The 350-year monopoly that Royal Mail has held over the UK postal market has come to an end. New rules introduced as of 1st January 2006, allow rival companies to compete for a share of the multi-million pound market.
Postcomm, the postal services regulator has so far granted thirteen long-term licenses to companies who will compete with the government-owned Royal Mail. Commenting on the the new choices available to mail users, Postcomm chairman Nigel Stapleton said: “Limited competition has already delivered significant benefits, with Royal Mail’s quality of service at an all time high and business customers enjoying more innovative products and later mail collection times. With full competition from January 2006, all of us will begin to see new choices across the full range of postal services, and licensed operators will be free to offer mail users the services they demand.”

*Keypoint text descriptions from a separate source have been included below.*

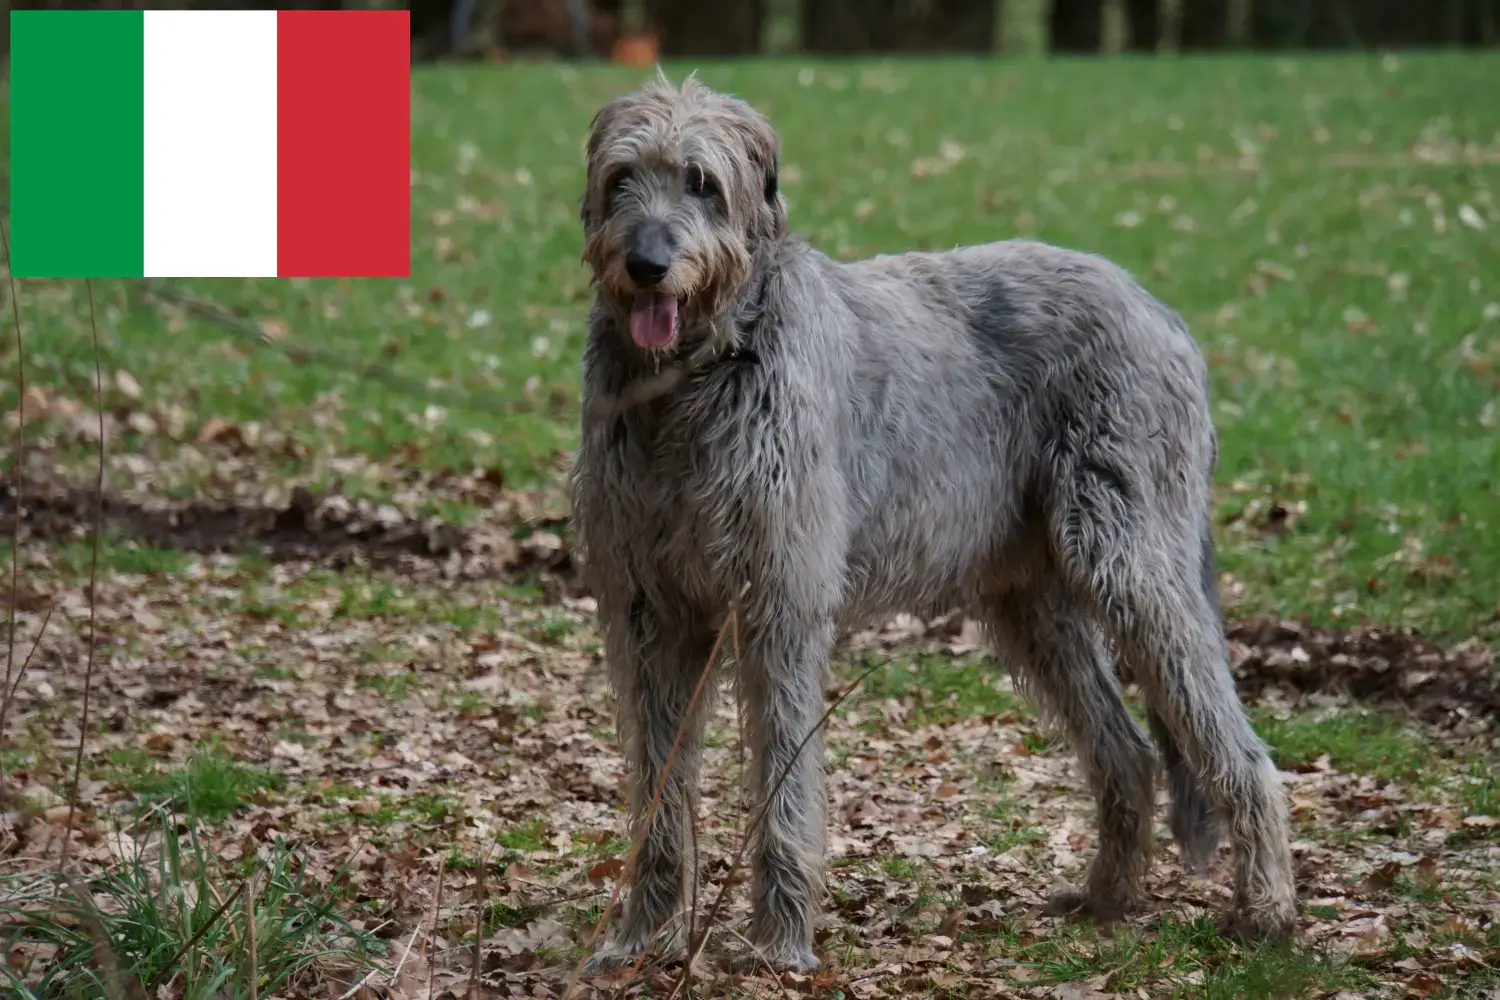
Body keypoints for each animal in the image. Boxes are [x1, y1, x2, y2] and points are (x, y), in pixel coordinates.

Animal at [567, 72, 1296, 977]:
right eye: (623, 178)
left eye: (703, 182)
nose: (647, 265)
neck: (696, 378)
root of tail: (1162, 312)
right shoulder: (650, 610)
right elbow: (658, 785)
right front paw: (638, 936)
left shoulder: (780, 603)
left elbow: (784, 783)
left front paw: (781, 944)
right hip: (1034, 601)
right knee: (1126, 751)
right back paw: (1107, 898)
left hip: (1133, 558)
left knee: (1239, 749)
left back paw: (1266, 908)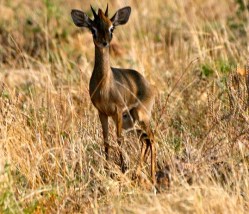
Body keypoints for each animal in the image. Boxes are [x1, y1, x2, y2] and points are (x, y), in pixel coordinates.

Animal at [70, 4, 156, 183]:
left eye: (111, 28)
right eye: (93, 28)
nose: (104, 42)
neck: (105, 85)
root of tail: (147, 83)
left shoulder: (117, 111)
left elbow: (118, 139)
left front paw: (122, 168)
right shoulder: (102, 112)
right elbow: (106, 140)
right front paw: (108, 169)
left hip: (140, 116)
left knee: (151, 137)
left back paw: (152, 176)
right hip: (130, 122)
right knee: (144, 140)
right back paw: (137, 173)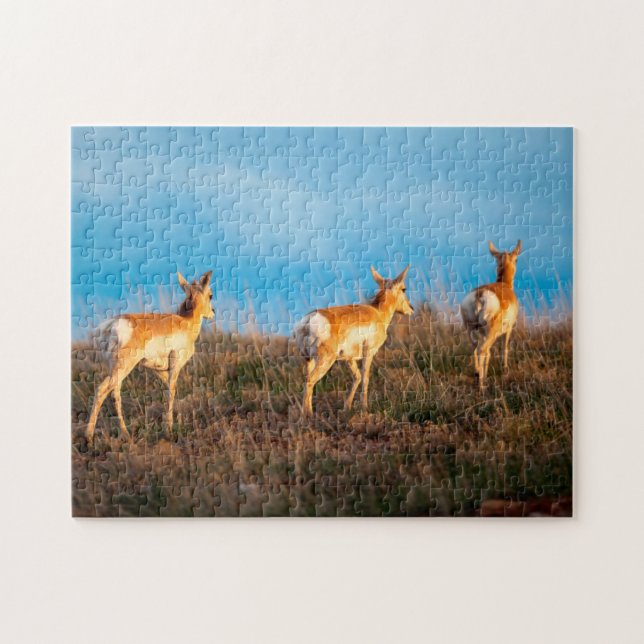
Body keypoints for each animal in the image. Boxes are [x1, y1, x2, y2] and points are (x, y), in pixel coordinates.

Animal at [86, 271, 214, 445]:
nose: (213, 312)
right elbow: (171, 392)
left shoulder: (159, 370)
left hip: (115, 370)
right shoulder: (175, 367)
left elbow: (169, 390)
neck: (185, 322)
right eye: (210, 295)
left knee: (113, 394)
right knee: (103, 390)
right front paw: (169, 430)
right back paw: (97, 437)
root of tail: (112, 324)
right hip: (123, 368)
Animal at [294, 266, 414, 417]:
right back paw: (308, 416)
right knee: (310, 381)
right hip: (325, 361)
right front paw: (365, 409)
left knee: (307, 379)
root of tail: (308, 320)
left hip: (309, 360)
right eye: (404, 289)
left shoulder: (349, 358)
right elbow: (365, 377)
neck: (377, 312)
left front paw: (347, 407)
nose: (411, 308)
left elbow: (357, 377)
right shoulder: (368, 353)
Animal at [461, 240, 522, 389]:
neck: (504, 284)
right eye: (516, 259)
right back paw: (481, 383)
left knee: (475, 347)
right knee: (481, 349)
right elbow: (505, 347)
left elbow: (488, 354)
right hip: (490, 333)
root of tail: (480, 294)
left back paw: (478, 376)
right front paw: (505, 371)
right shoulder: (509, 330)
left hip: (471, 330)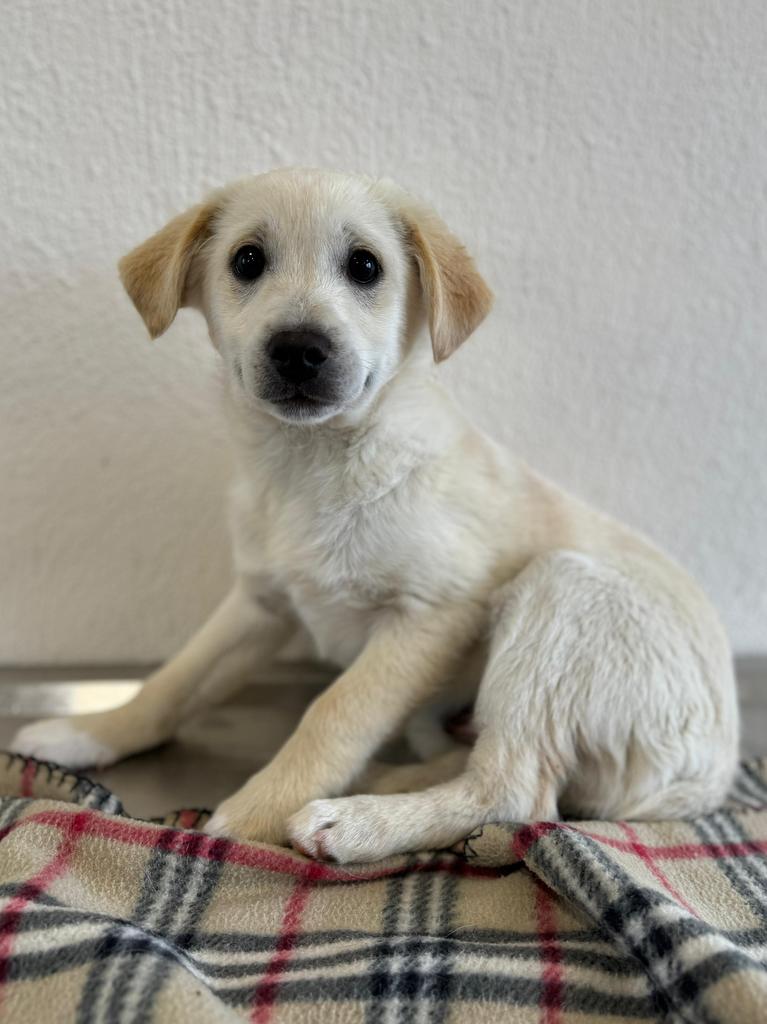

Most of the competition is expected to be in business mail, which accounts for 80 per cent of the market and helped boost Royal Mail profits by 20 per cent to £159m in the first half of 2005. Despite competition from European rivals in the UK, Royal Mail will not be allowed to compete in their countries because the markets on the Continent have not yet been liberalised. Watchdog Postwatch backed the move but unions have warned an erosion of Royal Mail’s business mail operations could jeopardise the cherished but loss-making universal postal service, which guarantees daily deliveries across the UK.
Royal Mail currently loses 5p for every first-class letter delivered and 8p for every second-class letter, though said that it was ready to take on new rivals. It warned however, that its ability to compete would be hampered by years of under-investment which meant only 50 per cent of its letters were sorted mechanically compared with 90 per cent among competitors. Spokesman David Simpson said: “Royal Mail will fight hard for every single letter. “Royal Mail is determined to compete successfully in the open market – but in order to do so we need a fair regulatory regime and the ability to invest £2 billion in the modernisation of the business.”
Some of the companies who have already secured a license include; Business Post, Lynx, TNT, UK Mail, Speedmail International, Mail Plus, Special Mail Services (SMS), DX Network Services, Alternative Mail and Parcels (AMP), Intercity Communications, Royale Research, Target Express and Racer Consultancy Management Services.